This set of five china bone dishes was donated to our collection in 1977. The dishes are crescent-shaped, with white centers and pink borders with gilt edging. The edging is scalloped. The dishes are unmarked. They were purchased as a wedding gift at the Sacramento Breuners Home Furnishings Store in 1905 for five dollars.

Breuner's Home Furnishings, Sacramento, 1898. By Internet Archive Book Images - Image from page 15 of "Florida, its history and its romance" (1898), CC BY-SA 2.0

Bone dishes were used to separate fish or chicken bones from the uneaten food on the dinner plate. Most were crescent-shaped and were placed on the left side of plate, above the forks, and sometimes to the top of the main plate. They were made of porcelain and china and came in different shapes and patterns. They were a common wedding gift and could be purchased in sets.

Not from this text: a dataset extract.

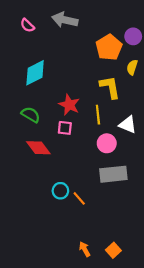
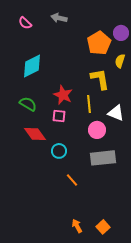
gray arrow: (65, 20) -> (59, 18), size x0.7
cyan circle: (60, 191) -> (59, 151), moved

Nashville Banner, January 25, 1910

Nineteenth-century formal dining was a complex affair. Elaborate tables settings included dishes and utensils for every type of food.

Bone dishes on display at the Bernhard Museum

Meat was relatively expensive, so fish and other types of seafood were often on the menu. Besides its nutritional value fish was considered “easy of digestion and creates little vascular excitement and consequently forms a light and wholesome article of diet” (Placer Herald, June 18,1898).

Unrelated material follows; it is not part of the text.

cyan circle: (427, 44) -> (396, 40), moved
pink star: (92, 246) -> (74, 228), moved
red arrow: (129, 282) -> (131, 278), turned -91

Image of seafood dishes from Mrs. Beeton's Book of Household Management by Isabella Beeton. First published in 1861.

The set of bone dishes was donated by Lillian Ballard of Napa. She was born in 1885 in the early California gold-mining town of Bodie. When she was seven her family moved to Auburn. In 1914, she married Myrt L. Ballard and the couple moved to Sacramento and later, to St. Helena and Napa. She was a 50-year member of the Order of the Eastern Star Crystal Chapter of Auburn. Lillian died in 1980.